BOSTON (AP) — Thousands of Massachusetts motorcycle owners will receive insurance refunds from the state’s largest automobile insurer for overcharges on their policies, state Attorney General Martha Coakley announced Monday.
The refunds come from a $14.6 million settlement with Commerce Insurance Co. filed Monday in Suffolk Superior Court.
Coakley’s office says it represents the largest such agreement in the agency’s four-year motorcycle insurance investigation. Nineteen companies have now settled with the state, totaling $57.4 million in refunds for more than 150,000 Massachusetts policies.
The attorney general’s office says Commerce Insurance will issue refunds to more than 40,000 policyholders. The refunds will range from less than $50 to more than $1,200 and average about $360. The company, which is based in Webster and owned by the Spanish insurer Mapfre Group, will also pay the state $325,000.
Coakley’s office accused Commerce Insurance of overcharging customers between 2002 and 2011 by using inflated and un-depreciated motorcycle values.

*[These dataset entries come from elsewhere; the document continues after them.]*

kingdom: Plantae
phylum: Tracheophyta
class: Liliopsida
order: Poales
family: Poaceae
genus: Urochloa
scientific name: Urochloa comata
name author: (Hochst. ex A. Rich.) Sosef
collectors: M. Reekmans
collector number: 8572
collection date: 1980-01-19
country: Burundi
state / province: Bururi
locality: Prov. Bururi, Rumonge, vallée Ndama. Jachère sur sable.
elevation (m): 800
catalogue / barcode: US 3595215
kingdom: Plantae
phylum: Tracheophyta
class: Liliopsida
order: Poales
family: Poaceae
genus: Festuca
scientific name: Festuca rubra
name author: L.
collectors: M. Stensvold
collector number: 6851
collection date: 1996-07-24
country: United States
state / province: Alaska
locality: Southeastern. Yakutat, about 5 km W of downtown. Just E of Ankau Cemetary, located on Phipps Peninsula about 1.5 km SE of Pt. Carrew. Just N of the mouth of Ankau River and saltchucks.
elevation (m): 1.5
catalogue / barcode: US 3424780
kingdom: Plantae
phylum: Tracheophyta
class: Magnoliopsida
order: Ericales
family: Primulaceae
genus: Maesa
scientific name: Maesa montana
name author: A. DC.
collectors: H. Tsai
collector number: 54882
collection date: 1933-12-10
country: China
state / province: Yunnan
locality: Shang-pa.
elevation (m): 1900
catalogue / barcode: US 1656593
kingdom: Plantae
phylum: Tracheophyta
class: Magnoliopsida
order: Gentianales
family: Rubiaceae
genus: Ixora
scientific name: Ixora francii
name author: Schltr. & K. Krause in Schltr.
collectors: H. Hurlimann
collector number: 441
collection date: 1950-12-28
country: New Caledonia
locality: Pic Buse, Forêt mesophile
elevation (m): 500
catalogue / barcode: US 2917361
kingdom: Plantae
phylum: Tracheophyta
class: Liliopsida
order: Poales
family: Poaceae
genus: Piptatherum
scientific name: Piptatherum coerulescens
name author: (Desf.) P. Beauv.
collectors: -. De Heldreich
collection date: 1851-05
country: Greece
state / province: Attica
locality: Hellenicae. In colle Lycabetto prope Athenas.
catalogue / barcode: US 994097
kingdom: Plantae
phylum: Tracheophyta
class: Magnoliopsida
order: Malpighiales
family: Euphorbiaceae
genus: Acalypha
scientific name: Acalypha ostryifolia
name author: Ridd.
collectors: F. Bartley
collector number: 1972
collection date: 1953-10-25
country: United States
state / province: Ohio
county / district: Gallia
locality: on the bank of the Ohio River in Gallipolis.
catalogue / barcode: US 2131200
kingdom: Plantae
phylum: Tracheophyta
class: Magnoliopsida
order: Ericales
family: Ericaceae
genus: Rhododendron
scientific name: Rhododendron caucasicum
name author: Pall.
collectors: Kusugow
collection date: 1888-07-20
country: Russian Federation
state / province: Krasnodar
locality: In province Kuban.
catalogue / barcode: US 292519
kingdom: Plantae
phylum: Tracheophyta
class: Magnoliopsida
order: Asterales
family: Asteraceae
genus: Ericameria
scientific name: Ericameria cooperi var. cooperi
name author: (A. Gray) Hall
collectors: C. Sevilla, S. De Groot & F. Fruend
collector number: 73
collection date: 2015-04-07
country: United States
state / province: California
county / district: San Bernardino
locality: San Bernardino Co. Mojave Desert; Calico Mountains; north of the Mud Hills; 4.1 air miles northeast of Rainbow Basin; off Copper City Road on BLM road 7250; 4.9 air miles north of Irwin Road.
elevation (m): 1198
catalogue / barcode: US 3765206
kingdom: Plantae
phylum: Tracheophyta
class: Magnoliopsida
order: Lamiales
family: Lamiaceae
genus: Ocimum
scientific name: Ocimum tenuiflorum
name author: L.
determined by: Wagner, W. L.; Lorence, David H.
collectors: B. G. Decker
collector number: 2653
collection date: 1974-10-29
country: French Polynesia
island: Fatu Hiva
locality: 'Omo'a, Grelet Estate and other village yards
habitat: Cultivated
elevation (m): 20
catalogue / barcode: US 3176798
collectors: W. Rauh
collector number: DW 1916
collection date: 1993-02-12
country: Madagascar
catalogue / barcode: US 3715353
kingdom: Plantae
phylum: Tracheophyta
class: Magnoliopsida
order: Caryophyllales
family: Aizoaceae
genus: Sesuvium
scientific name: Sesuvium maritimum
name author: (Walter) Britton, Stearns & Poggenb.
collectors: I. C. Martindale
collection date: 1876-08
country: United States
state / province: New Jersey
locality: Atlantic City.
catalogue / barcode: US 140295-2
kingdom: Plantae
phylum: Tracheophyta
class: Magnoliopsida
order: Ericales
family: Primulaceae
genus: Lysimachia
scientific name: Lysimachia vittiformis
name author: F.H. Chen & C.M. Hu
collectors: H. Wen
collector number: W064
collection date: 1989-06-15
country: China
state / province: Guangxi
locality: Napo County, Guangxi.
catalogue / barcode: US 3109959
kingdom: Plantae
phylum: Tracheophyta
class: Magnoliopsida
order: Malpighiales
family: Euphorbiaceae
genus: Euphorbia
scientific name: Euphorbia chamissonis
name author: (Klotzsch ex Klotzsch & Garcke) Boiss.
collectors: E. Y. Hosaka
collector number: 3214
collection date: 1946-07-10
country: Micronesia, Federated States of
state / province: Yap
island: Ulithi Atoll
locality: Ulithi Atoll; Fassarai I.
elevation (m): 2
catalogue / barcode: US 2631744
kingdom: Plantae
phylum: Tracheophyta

Dan Olohan, executive vice president and general counsel for Mapfre, said in a statement that the company enacted procedures in 2005 to address the issue. He added that the company has been working with Coakley’s office to reach a resolution that was in the “best interest” of its customers
The industry-wide investigation stemmed from a complaint by a motorcycle owner who said he had been charged insurance as if his 1999 Harley Davidson was brand-new for at least five years. Amica, Arbella, Liberty Mutual and Pilgrim Insurance are among the other insurers that have reached settlements with the state.